> [Page excerpt]:
==========

But there are always edge cases. Large historical backfills, unusually wide tables, or memory-intensive workloads can push beyond what a default serverless environment is designed to handle.
This is where Modal fits naturally into the picture. Modal allows jobs defined in Dagster to execute with effectively unlimited compute and memory, on demand. Instead of redesigning your system or standing up bespoke infrastructure, those edge cases become configuration choices. The environment stays simple for 90% of workloads, while still scaling cleanly when you need it to.
Taken together, Dagster and Modal largely solve the first problem. The environment is easy to stand up, observable by default, and capable of scaling without deep infrastructure expertise.
Problem 2: Handling Complex Job Logic
Once the environment exists, you still need to define what the job actually does. In the case of ETL, this logic is deceptively complex. You need to understand third-party APIs, manage state across runs, handle schema drift, implement incremental loading, deal with rate limits and retries, ensure idempotency, and support backfills without corrupting downstream data.
For a long time, tools like Fivetran succeeded by owning this entire layer. They encoded the logic for common systems and ran it inside infrastructure you didn’t have to think about.
But the key insight is that this logic, while complex, is also highly standardized. The way one company pulls data from Stripe or Salesforce looks remarkably similar to how every other company does it. That makes it an ideal candidate for strong, opinionated abstractions.
This is exactly what tools like dlt provide. dlt doesn’t ask you to invent ingestion patterns. It encodes best practices around extraction, state management, incremental loading, retries, and schema evolution. The solution space is intentionally narrow. There are fewer clever ways to do things, and far more correct ones.
Where AI Actually Fits
This is the part that often gets misunderstood. The promise of AI in data is not that it can invent bespoke systems from scratch. That path leads to fragile pipelines that are hard to debug and even harder to maintain.
The real promise is that AI can operate inside opinionated systems and assemble proven patterns extremely quickly. You effectively create a constrained space where AI is exceptionally effective When you combine:
a well-defined execution environment (Dagster + Modal)
strong opinions about how jobs should be structured (dlt)

==========

> [Set exercise 1]: Change "document elements" to "page elements" in the records and give those lines again with nothing else altered, leaving the pictures out of your answer.
The records are unrelated to the text.

==========

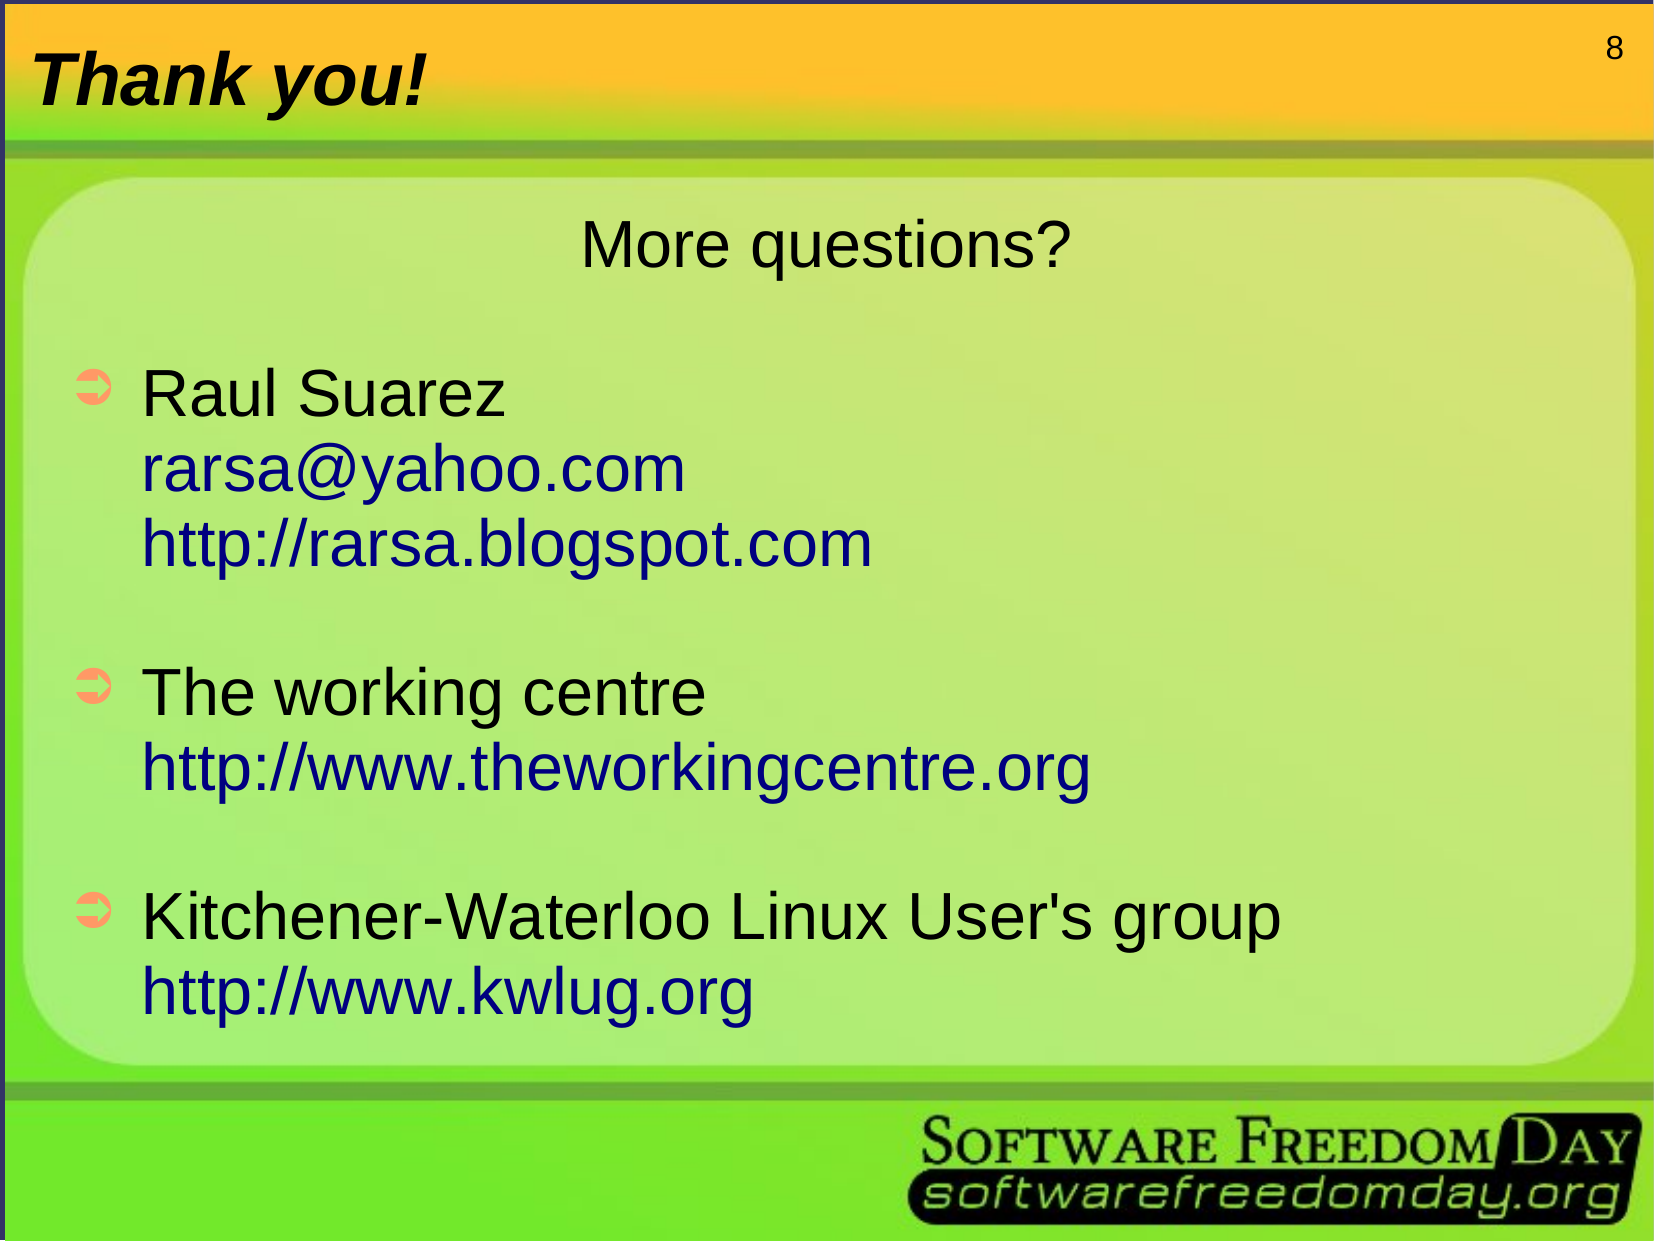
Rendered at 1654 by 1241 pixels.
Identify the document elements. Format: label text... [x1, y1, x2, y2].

picture [5, 4, 1654, 1241]
list More questions? Raul Suarez rarsa@yahoo.com http://rarsa.blogspot.com The working centre http://www.theworkingcentre.org Kitchener-Waterloo Linux User's group http://www.kwlug.org [59, 206, 1595, 1030]
title Thank you! [29, 0, 1625, 159]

==========

> [Set exercise 2]: Turn the paragraph of the data pipeline excerpt that begins "This is exactly what tools like dlt provide" into a short bulleted list that keeps its main facts.

> [Full answer 1]:
Rendered at 1654 by 1241 pixels.
Identify the page elements. Format: label text... [x1, y1, x2, y2].

picture [5, 4, 1654, 1241]
list More questions? Raul Suarez rarsa@yahoo.com http://rarsa.blogspot.com The working centre http://www.theworkingcentre.org Kitchener-Waterloo Linux User's group http://www.kwlug.org [59, 206, 1595, 1030]
title Thank you! [29, 0, 1625, 159]

> [Full answer 2]:
- dlt doesn't ask you to invent ingestion patterns.
- It encodes best practices for extraction, state management, incremental loading, retries, and schema evolution.
- Its solution space is intentionally narrow, with fewer clever ways to do things and far more correct ones.